Percolation is a model for random damage to a network. It is one of the simplest models that displays a phase transition: when the network is severely damaged, it falls apart in many small connected components, while if the damage is light, connectivity is hardly affected. We study the location and nature of the phase transition on random graphs. In particular, we focus on the connectivity structure close to, or below, criticality, where components display intricate scaling behaviour.
We review the recent progress that has been made in two important settings: random graphs whose expected adjacency matrix is close to being rank-1, the most prominent examples being the configuration model and rank-1 inhomogeneous random graphs, and dynamic random graphs, i.e., random graphs that grow with time, such as uniform attachment models. Remarkably, these two settings behave rather differently. In all cases, the inhomogeneity of the underlying random graph on which we perform percolation is of crucial importance.
We also describe some of the key techniques used to study percolation on random graphs. Local convergence is essential to study the local structure of random graphs, and predicts the limit of the percolation critical value, since the giant in percolated random graphs is 'almost local'; To study near-critical connected component sizes, we rely on graph exploration processes, and their scaling limits obtained through weak convergence of stochastic processes and martingale central limit theorems. For dynamic random graphs, we rely on stochastic approximation and martingale techniques.
In more detail, the mini-course consists of the following lectures:
Lecture 1: Random Graphs, Networks and Percolation.

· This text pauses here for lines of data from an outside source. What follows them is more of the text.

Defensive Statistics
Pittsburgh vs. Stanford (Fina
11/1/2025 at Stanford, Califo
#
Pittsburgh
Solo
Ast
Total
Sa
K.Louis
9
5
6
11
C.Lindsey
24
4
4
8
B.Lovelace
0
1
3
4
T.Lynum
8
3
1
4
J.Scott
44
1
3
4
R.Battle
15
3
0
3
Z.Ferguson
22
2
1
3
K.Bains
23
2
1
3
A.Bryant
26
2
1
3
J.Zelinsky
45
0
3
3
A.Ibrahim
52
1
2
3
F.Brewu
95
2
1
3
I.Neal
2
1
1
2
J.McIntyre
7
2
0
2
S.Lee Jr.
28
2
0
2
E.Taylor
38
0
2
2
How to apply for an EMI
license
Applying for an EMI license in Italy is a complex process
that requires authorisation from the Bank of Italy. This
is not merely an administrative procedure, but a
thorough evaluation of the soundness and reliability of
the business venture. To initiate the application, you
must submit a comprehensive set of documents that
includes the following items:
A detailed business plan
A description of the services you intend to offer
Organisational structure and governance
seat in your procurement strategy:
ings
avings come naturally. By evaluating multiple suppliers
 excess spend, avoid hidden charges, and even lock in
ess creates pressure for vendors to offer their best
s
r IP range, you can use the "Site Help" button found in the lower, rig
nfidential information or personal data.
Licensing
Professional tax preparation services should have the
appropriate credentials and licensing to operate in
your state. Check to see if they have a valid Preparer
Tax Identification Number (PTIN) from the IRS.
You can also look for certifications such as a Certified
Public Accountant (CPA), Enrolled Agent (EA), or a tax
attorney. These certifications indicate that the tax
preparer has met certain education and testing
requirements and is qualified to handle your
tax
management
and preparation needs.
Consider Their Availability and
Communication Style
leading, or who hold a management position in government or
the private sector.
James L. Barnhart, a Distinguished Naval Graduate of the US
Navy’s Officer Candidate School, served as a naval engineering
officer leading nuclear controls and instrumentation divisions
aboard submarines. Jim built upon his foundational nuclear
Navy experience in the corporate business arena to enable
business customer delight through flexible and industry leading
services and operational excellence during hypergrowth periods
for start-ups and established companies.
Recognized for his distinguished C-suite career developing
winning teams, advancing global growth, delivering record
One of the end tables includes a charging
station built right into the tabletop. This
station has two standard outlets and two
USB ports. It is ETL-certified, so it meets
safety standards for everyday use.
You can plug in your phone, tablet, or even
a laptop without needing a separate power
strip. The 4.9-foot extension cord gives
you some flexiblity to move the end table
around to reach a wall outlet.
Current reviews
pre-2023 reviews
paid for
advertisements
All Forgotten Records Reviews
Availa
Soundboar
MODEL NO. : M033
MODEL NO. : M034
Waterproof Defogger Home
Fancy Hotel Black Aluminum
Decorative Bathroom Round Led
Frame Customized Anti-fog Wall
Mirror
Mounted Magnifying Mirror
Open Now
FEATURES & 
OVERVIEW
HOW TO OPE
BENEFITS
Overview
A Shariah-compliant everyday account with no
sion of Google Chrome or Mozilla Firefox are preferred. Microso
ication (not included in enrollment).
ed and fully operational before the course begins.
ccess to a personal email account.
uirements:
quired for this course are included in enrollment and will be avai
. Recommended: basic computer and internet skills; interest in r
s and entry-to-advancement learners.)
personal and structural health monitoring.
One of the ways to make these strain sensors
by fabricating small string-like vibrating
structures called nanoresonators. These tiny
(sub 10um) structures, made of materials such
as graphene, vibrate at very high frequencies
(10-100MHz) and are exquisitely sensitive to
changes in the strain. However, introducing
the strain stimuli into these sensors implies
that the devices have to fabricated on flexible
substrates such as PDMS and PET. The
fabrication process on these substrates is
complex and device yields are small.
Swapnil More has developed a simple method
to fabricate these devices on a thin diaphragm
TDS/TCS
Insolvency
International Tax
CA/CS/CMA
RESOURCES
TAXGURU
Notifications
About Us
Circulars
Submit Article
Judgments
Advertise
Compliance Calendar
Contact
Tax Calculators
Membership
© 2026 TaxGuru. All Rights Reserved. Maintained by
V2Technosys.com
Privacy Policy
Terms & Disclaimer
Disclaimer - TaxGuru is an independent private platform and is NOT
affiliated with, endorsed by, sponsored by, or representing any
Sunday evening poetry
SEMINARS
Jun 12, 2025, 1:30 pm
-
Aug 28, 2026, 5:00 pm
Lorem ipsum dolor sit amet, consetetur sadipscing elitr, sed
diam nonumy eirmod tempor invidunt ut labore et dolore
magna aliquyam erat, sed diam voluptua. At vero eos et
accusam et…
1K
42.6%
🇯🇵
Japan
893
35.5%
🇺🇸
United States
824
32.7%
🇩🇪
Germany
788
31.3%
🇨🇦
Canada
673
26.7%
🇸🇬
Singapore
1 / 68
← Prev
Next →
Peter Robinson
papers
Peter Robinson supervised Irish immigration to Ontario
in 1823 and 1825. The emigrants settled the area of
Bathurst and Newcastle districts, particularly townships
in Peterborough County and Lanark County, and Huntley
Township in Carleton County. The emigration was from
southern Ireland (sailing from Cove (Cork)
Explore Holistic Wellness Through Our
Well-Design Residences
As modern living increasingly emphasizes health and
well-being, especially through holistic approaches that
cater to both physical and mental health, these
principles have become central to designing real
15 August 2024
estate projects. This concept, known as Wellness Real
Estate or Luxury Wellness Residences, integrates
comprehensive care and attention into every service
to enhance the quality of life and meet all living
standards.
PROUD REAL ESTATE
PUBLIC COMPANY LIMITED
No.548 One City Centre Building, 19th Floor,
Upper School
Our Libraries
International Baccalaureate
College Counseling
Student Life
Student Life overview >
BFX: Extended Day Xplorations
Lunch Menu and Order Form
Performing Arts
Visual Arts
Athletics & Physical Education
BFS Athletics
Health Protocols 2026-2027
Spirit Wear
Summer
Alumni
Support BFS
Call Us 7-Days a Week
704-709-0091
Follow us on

Lecture 2: Giants and Percolation Phase Transition on Random Graphs.
Lecture 3: Critical Percolation on Rank-1 Random Graphs.
Lecture 4: Percolation on Dynamic Random Graphs.
We assume no prior knowledge in random graph theory.
Jan Swart: The Brownian web
In my lectures I will discuss the basic theory of the Brownian web, some of its applications, and more recent developments. The plan for the lectures is:
Lecture 1: The Brownian web; Convergence of systems of nearest-neighbour coalescing random walks to the Brownian web, structure of the Brownian web including special points, and an application to the Arratia flow.
Lecture 2: Applications of the Brownian web; The true self-repelling motion, the directed spanning forest, the Brownian castle, and the Brownian marble.
Lecture 3: The Brownian net; Equivalent definitions and applications to voter model perturbations and Howitt-Warren flows.
Lecture 4: Universality of the Brownian web; Convergence of non-nearest neighbour coalescing random walks to the Brownian web, the augmented Brownian web, and multi-scale webs.